Request By:
[NO REQUESTBY IN ORIGINAL]
Opinion
Opinion By: Albert B. Chandler III, Attorney General; James M. Ringo, Assistant Attorney General
Open Records Decision
The matter comes to the Attorney General on appeal from the actions of the Bullitt County Health Department relative to Eugene McGruder's open records request to inspect certain of the Department's records.
In his letter of appeal, Mr. McGruder stated that he had not received any response to his open records request from the Department.
After receipt of the letter of appeal, we sent a "Notification to Agency of Receipt of Open Records Appeal" and a copy of Mr. McGruder's letter to the Department. As authorized by KRS 61.880(2) and 40 KAR 1:030, Section 2, Ned Fitzgibbons, Public Health Director, on behalf of the Department, provided this office with a response to the issues raised in the appeal.
In his response, Mr. Fitzgibbons stated that Mr. McGruder's original request failed to include a return fax number, a phone number, or an address. He also noted that there was no phone number or address listed for Mr. McGruder in the Shepherdsville phone book. Mr. Fitzgibbons further advised:
If Eugene McGruder wishes to inspect Bullitt County Health Department files regarding the Big Valley Sewage Treatment Lagoon, he may do so simply by contacting this agency during regular business hours with his request, and we will accommodate him within three working days.
If Eugene McGruder wishes to copy any pages of these files, the fee for that is 50 cents per page.
Mr. Fitzgibbons' letter indicates that a copy of his letter was faxed to Mr. McGruder at the fax number which Mr. McGruder had provided in his letter of appeal.
We are asked to determine if the actions of the Department were consistent with the Open Records Act. For the reasons that follow, we conclude that, with the exception of the amount the Department charges per copy for its records, its actions were in substantial compliance with the Act.
KRS 61.880(1) requires that a public agency respond, in writing, to an open records request within three business days after its receipt. As noted above, Mr. McGruder had left no return fax number, mailing address or telephone number where he could be reached. Thus, the Department was unable to respond to his request within three working days.
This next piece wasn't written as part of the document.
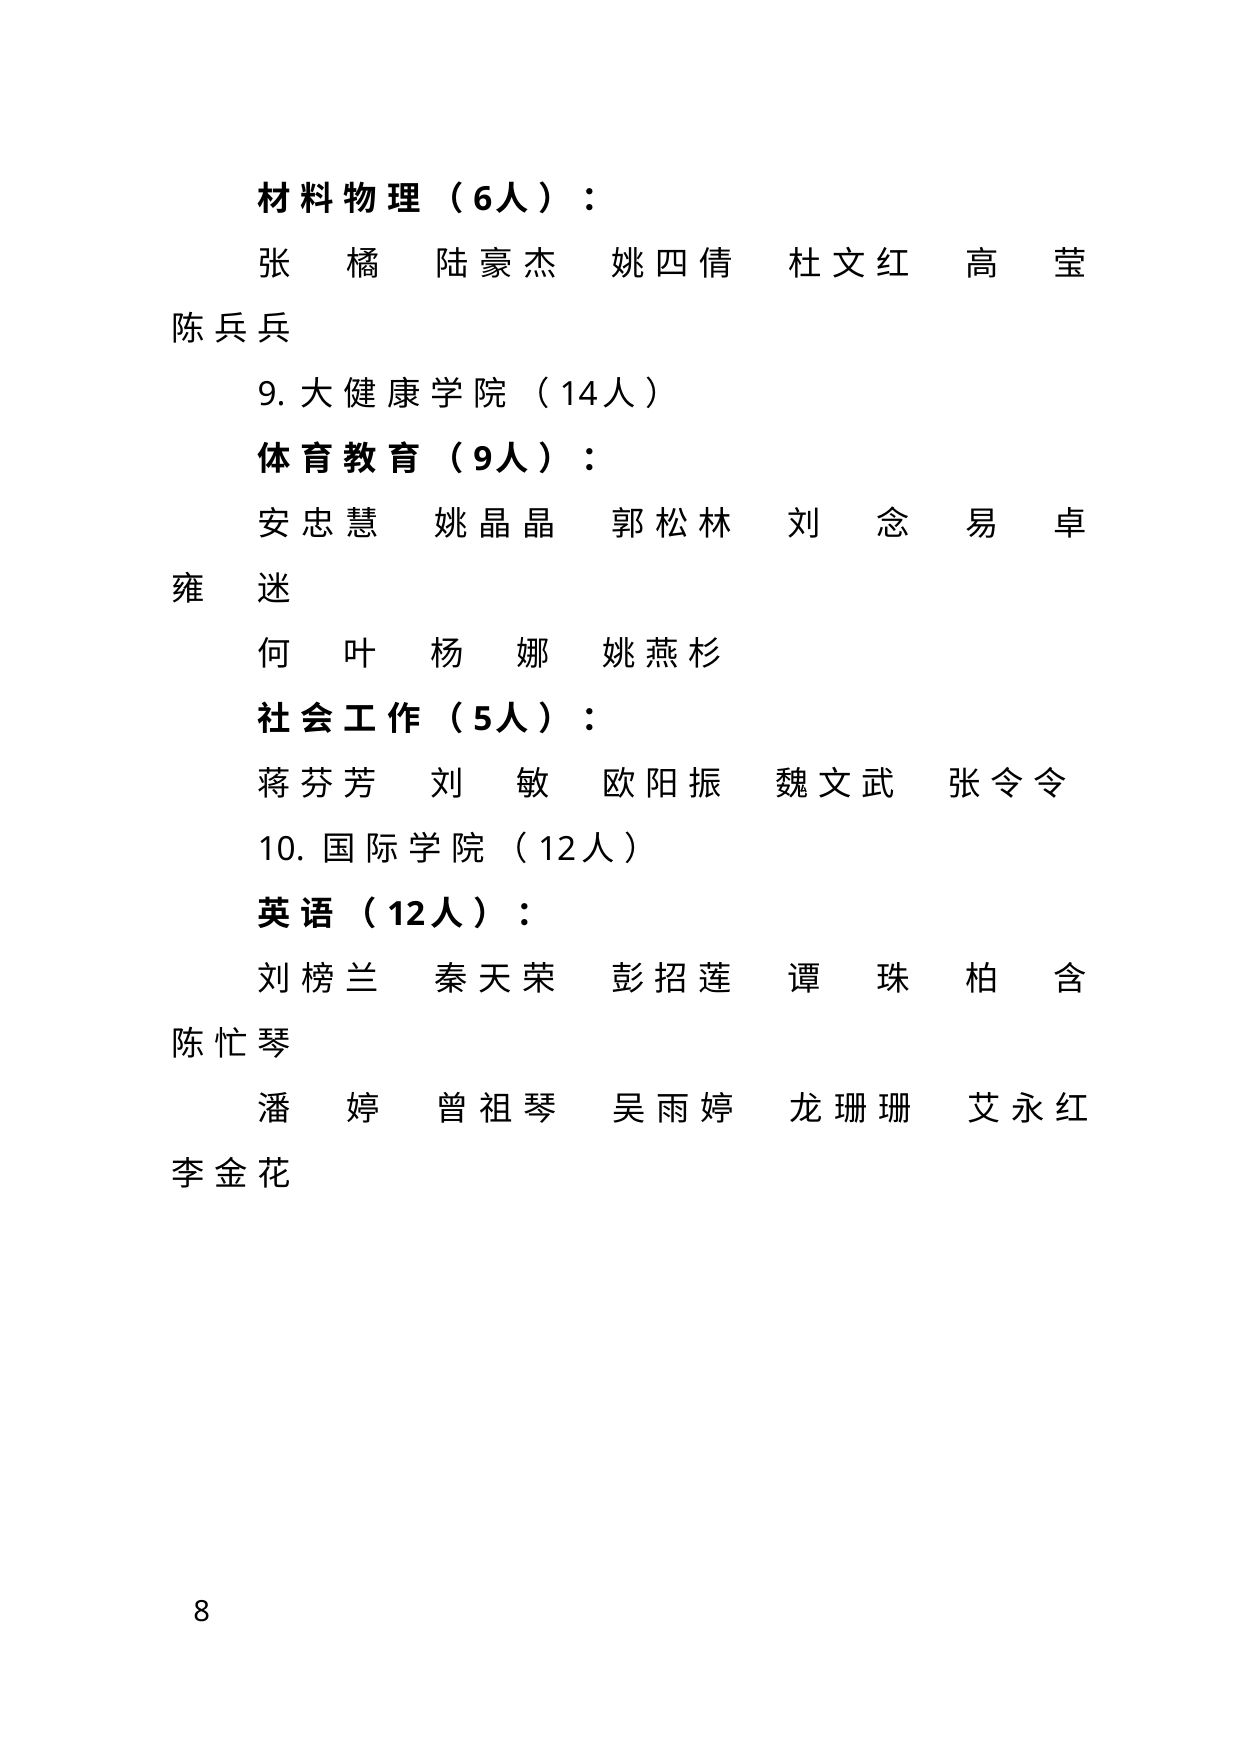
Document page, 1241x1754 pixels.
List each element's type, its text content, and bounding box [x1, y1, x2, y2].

Under these circumstances, we conclude the Department's failure to timely respond within three days is mitigated by the failure of Mr. McGruder to provide a correct fax number, address, or telephone number to which it could timely respond, and find no procedural violation of the Open Records Act.
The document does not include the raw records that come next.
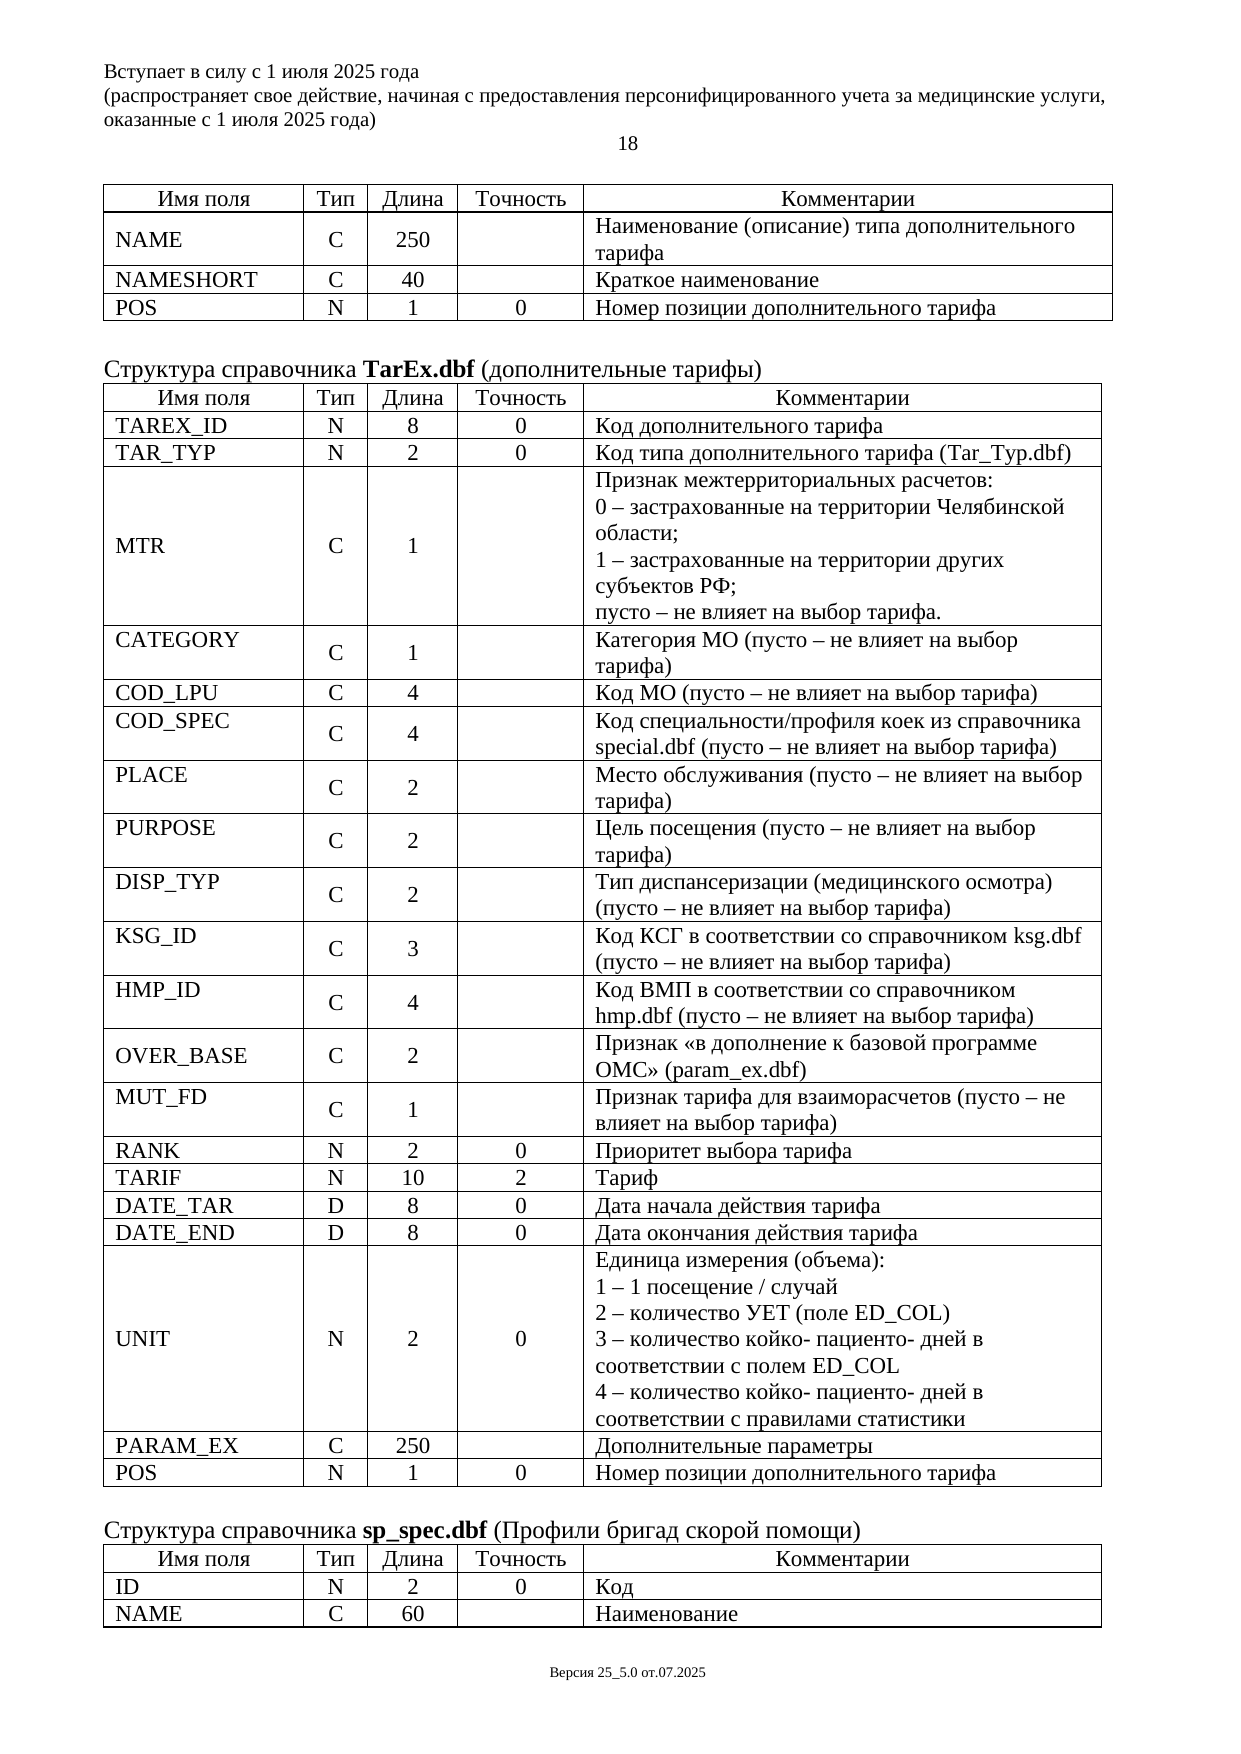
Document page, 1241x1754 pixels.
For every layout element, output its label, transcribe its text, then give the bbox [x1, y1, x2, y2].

table_cell [458, 266, 583, 293]
table_header Длина [368, 384, 457, 411]
table_cell PLACE [104, 761, 303, 813]
table_cell 250 [368, 213, 457, 265]
table_cell N [304, 1164, 367, 1191]
table_cell 1 [368, 294, 457, 320]
table_cell Код МО (пусто – не влияет на выбор тарифа) [584, 680, 1101, 706]
table_cell [458, 1029, 583, 1082]
table_header Тип [304, 1545, 367, 1572]
table_cell C [304, 1029, 367, 1082]
table_cell C [304, 707, 367, 759]
table_cell C [304, 1600, 367, 1626]
table_cell C [304, 266, 367, 293]
table_header Имя поля [104, 1545, 303, 1572]
table_cell Тариф [584, 1164, 1101, 1191]
table_cell DATE_END [104, 1219, 303, 1245]
table_cell C [304, 680, 367, 706]
table_cell 1 [368, 467, 457, 625]
table_cell D [304, 1219, 367, 1245]
table_cell Цель посещения (пусто – не влияет на выбор тарифа) [584, 814, 1101, 867]
table_cell 2 [368, 439, 457, 466]
table_cell [458, 814, 583, 867]
table_cell NAME [104, 213, 303, 265]
table_cell N [304, 1246, 367, 1431]
table_header Длина [368, 1545, 457, 1572]
table_header Тип [304, 384, 367, 411]
table_cell 0 [458, 1219, 583, 1245]
table_cell Признак межтерриториальных расчетов: 0 – застрахованные на территории Челябинской области; 1 – застрахованные на территории других субъектов РФ; пусто – не влияет на выбор тарифа. [584, 467, 1101, 625]
table_cell Код ВМП в соответствии со справочником hmp.dbf (пусто – не влияет на выбор тарифа) [584, 976, 1101, 1028]
table_cell 4 [368, 680, 457, 706]
table_cell POS [104, 294, 303, 320]
table_cell [458, 868, 583, 921]
table_cell NAMESHORT [104, 266, 303, 293]
table_cell [458, 680, 583, 706]
table_cell 4 [368, 707, 457, 759]
table_cell Код [584, 1573, 1101, 1599]
table_cell 250 [368, 1432, 457, 1458]
table_cell 40 [368, 266, 457, 293]
table_cell C [304, 626, 367, 678]
table_cell 0 [458, 1137, 583, 1163]
table_cell 2 [368, 1573, 457, 1599]
table_cell DATE_TAR [104, 1192, 303, 1218]
table_cell COD_SPEC [104, 707, 303, 759]
table_cell Наименование [584, 1600, 1101, 1626]
table_cell 1 [368, 1083, 457, 1136]
table_cell [458, 1083, 583, 1136]
table_cell Номер позиции дополнительного тарифа [584, 1459, 1101, 1486]
table_cell [458, 1600, 583, 1626]
table_cell Единица измерения (объема): 1 – 1 посещение / случай 2 – количество УЕТ (поле ED_COL) 3 – количество койко- пациенто- дней в соответствии с полем ED_COL 4 – количество койко- пациенто- дней в соответствии с правилами статистики [584, 1246, 1101, 1431]
table_cell TAREX_ID [104, 412, 303, 438]
table_cell NAME [104, 1600, 303, 1626]
table_cell 0 [458, 1573, 583, 1599]
table_cell [458, 707, 583, 759]
table_cell 8 [368, 412, 457, 438]
table_cell 0 [458, 412, 583, 438]
table_cell POS [104, 1459, 303, 1486]
text Структура справочника TarEx.dbf (дополнительные тарифы) [103, 354, 1152, 383]
table_cell D [304, 1192, 367, 1218]
table_cell Номер позиции дополнительного тарифа [584, 294, 1112, 320]
table_cell N [304, 439, 367, 466]
table_cell [458, 213, 583, 265]
table_cell Код специальности/профиля коек из справочника special.dbf (пусто – не влияет на выбор тарифа) [584, 707, 1101, 759]
table_cell 2 [368, 761, 457, 813]
table_cell HMP_ID [104, 976, 303, 1028]
table_cell 2 [368, 1029, 457, 1082]
table_header Комментарии [584, 384, 1101, 411]
table_cell C [304, 1083, 367, 1136]
table_cell 0 [458, 1192, 583, 1218]
table_cell C [304, 922, 367, 974]
table_cell Код КСГ в соответствии со справочником ksg.dbf (пусто – не влияет на выбор тарифа) [584, 922, 1101, 974]
table_cell UNIT [104, 1246, 303, 1431]
table_cell C [304, 814, 367, 867]
table_header Комментарии [584, 185, 1112, 211]
table_cell N [304, 1137, 367, 1163]
table_cell C [304, 213, 367, 265]
table_cell 3 [368, 922, 457, 974]
table_cell 2 [368, 868, 457, 921]
table_cell N [304, 412, 367, 438]
table_cell CATEGORY [104, 626, 303, 678]
table_cell MTR [104, 467, 303, 625]
table_cell C [304, 1432, 367, 1458]
table_cell Код типа дополнительного тарифа (Tar_Typ.dbf) [584, 439, 1101, 466]
table_cell KSG_ID [104, 922, 303, 974]
table_cell COD_LPU [104, 680, 303, 706]
table_cell 0 [458, 439, 583, 466]
table_cell 8 [368, 1219, 457, 1245]
table_cell 4 [368, 976, 457, 1028]
table_cell 10 [368, 1164, 457, 1191]
table_cell [458, 626, 583, 678]
table_cell 2 [368, 1246, 457, 1431]
table_cell ID [104, 1573, 303, 1599]
table_cell Дата окончания действия тарифа [584, 1219, 1101, 1245]
table_cell 1 [368, 1459, 457, 1486]
table_cell Место обслуживания (пусто – не влияет на выбор тарифа) [584, 761, 1101, 813]
table_cell 60 [368, 1600, 457, 1626]
table_cell 0 [458, 1246, 583, 1431]
table_cell C [304, 976, 367, 1028]
table_cell TARIF [104, 1164, 303, 1191]
table_cell MUT_FD [104, 1083, 303, 1136]
table_cell [458, 922, 583, 974]
table_cell 8 [368, 1192, 457, 1218]
table_header Имя поля [104, 185, 303, 211]
table_header Точность [458, 1545, 583, 1572]
table_cell PURPOSE [104, 814, 303, 867]
table_cell Категория МО (пусто – не влияет на выбор тарифа) [584, 626, 1101, 678]
table_cell [458, 761, 583, 813]
table_cell 2 [368, 1137, 457, 1163]
table_cell C [304, 868, 367, 921]
table_cell RANK [104, 1137, 303, 1163]
table_cell [458, 976, 583, 1028]
table_cell Краткое наименование [584, 266, 1112, 293]
table_cell N [304, 1459, 367, 1486]
table_cell [458, 1432, 583, 1458]
table_cell DISP_TYP [104, 868, 303, 921]
table_cell Код дополнительного тарифа [584, 412, 1101, 438]
table_cell Тип диспансеризации (медицинского осмотра) (пусто – не влияет на выбор тарифа) [584, 868, 1101, 921]
table_cell Приоритет выбора тарифа [584, 1137, 1101, 1163]
table_header Точность [458, 384, 583, 411]
table_cell C [304, 467, 367, 625]
table_cell 2 [458, 1164, 583, 1191]
table_cell 1 [368, 626, 457, 678]
table_cell N [304, 1573, 367, 1599]
table_cell Признак тарифа для взаиморасчетов (пусто – не влияет на выбор тарифа) [584, 1083, 1101, 1136]
table_cell C [304, 761, 367, 813]
table_cell 0 [458, 1459, 583, 1486]
table_cell 0 [458, 294, 583, 320]
table_cell OVER_BASE [104, 1029, 303, 1082]
table_cell N [304, 294, 367, 320]
table_header Тип [304, 185, 367, 211]
table_header Длина [368, 185, 457, 211]
table_cell Дополнительные параметры [584, 1432, 1101, 1458]
table_cell PARAM_EX [104, 1432, 303, 1458]
table_header Комментарии [584, 1545, 1101, 1572]
table_cell Признак «в дополнение к базовой программе ОМС» (param_ex.dbf) [584, 1029, 1101, 1082]
table_cell [458, 467, 583, 625]
table_cell Наименование (описание) типа дополнительного тарифа [584, 213, 1112, 265]
table_cell 2 [368, 814, 457, 867]
text Структура справочника sp_spec.dbf (Профили бригад скорой помощи) [103, 1516, 1152, 1544]
table_cell TAR_TYP [104, 439, 303, 466]
table_header Имя поля [104, 384, 303, 411]
table_cell Дата начала действия тарифа [584, 1192, 1101, 1218]
table_header Точность [458, 185, 583, 211]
The Department has agreed to make its files available for Mr. McGruder's inspection and copying. If he has not already done so, he should contact the Department and make arrangements to inspect the records he seeks.
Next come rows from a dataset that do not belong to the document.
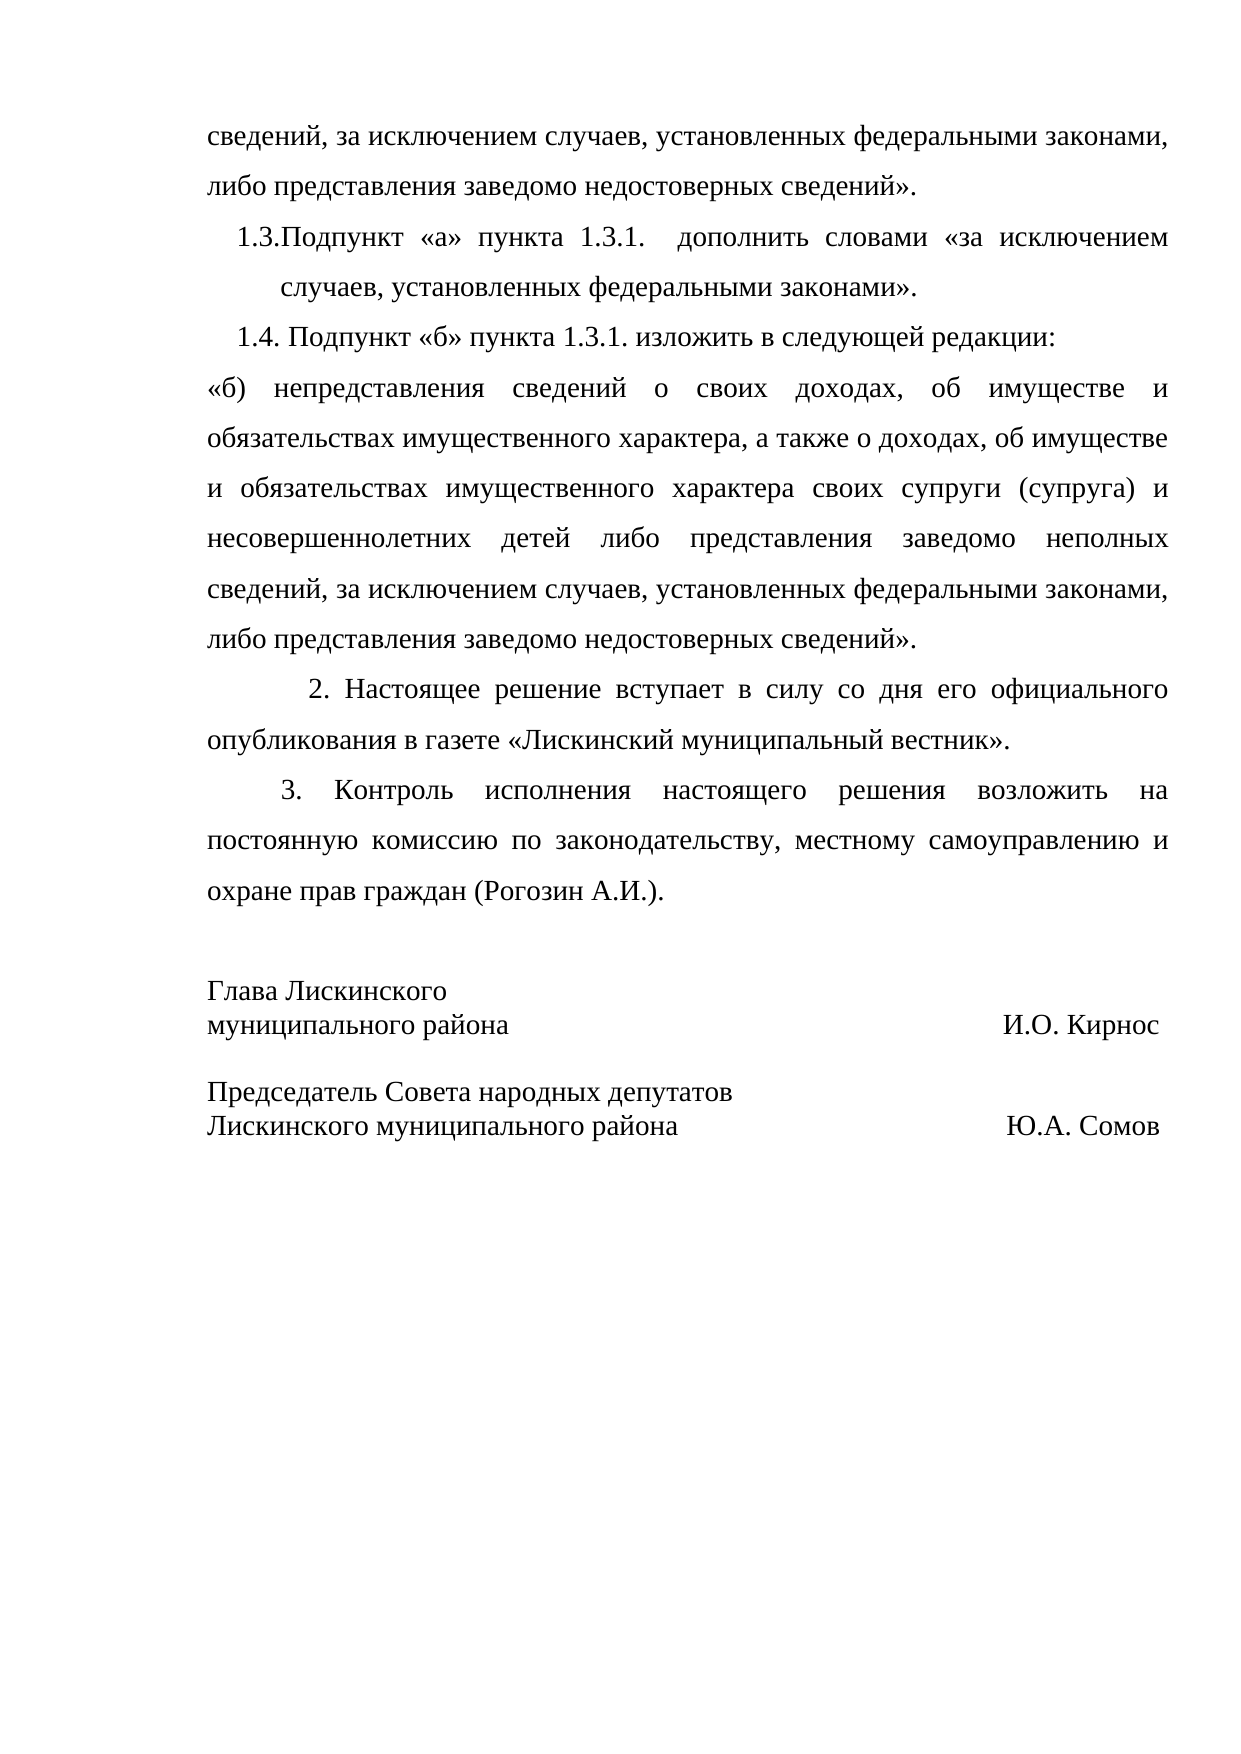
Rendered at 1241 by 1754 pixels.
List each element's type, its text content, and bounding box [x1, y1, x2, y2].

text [207, 118, 1169, 202]
text муниципального района И.О. Кирнос [207, 1007, 1169, 1041]
list Подпункт «б» пункта 1.3.1. изложить в следующей редакции: [236, 319, 1169, 353]
text Председатель Совета народных депутатов [207, 1074, 1169, 1108]
list Подпункт «а» пункта 1.3.1. дополнить словами «за исключением случаев, установленных федеральными законами». [236, 219, 1169, 303]
text 2. Настоящее решение вступает в силу со дня его официального опубликования в газете «Лискинский муниципальный вестник». [207, 672, 1169, 755]
text Глава Лискинского [207, 973, 1169, 1007]
text «б) непредставления сведений о своих доходах, об имуществе и обязательствах имущественного характера, а также о доходах, об имуществе и обязательствах имущественного характера своих супруги (супруга) и несовершеннолетних детей либо представления заведомо неполных сведений, за исключением случаев, установленных федеральными законами, либо представления заведомо недостоверных сведений». [207, 370, 1169, 655]
text Лискинского муниципального района Ю.А. Сомов [207, 1108, 1169, 1141]
text 3. Контроль исполнения настоящего решения возложить на постоянную комиссию по законодательству, местному самоуправлению и охране прав граждан (Рогозин А.И.). [207, 772, 1169, 906]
We do note, however, that the Department, in its letter to this office, stated that its fee for copying pages from agency records was 50 cents per page. In 98-ORD-168, we concluded that the agency's charge of fifty cents per page was not a reasonable copying charge within the meaning of KRS 61.874(3). If a public agency charges more than ten cents per page, it has the burden of establishing that this is not an excessive fee.
KRS 61.874(3) provides in relevant part:
The public agency may prescribe a reasonable fee for making copies of nonexempt public records requested for use for noncommercial purposes which shall not exceed the actual cost of reproduction, including the costs of the media and any mechanical processing cost incurred by the public agency, but not including the cost of staff required.
This provision has been interpreted to mean that the fee charged for copies should be based on the agency's actual expense, not including staff costs. The fee is thus limited to the proportionate cost of maintaining copying equipment by purchase or rental, and the supplies involved. In
Friend v. Rees, Ky.App., 696 S.W.2d 325 (1985), the Kentucky Court of Appeals held that ten cents per page was a reasonable copying charge under the Open Records Act.
Unless the Department can establish that its actual cost for reproducing records is greater than ten cents per page, based on the cost of media and mechanical processing as defined in KRS 61.870(7) and (8), we would conclude that fifty cents per page is an excessive copying fee. The Department should recalculate its copying fee to conform to the requirements of KRS 61.874(3) and charge Mr. McGruder, should he want copies of agency records, accordingly.
A party aggrieved by this decision may appeal it by initiating action in the appropriate circuit court pursuant to KRS 61.880(5) and KRS 61.882. Pursuant to KRS 61.880(3), the Attorney General should be notified of any action in circuit court, but should not be named as a party in that action or in any subsequent proceeding.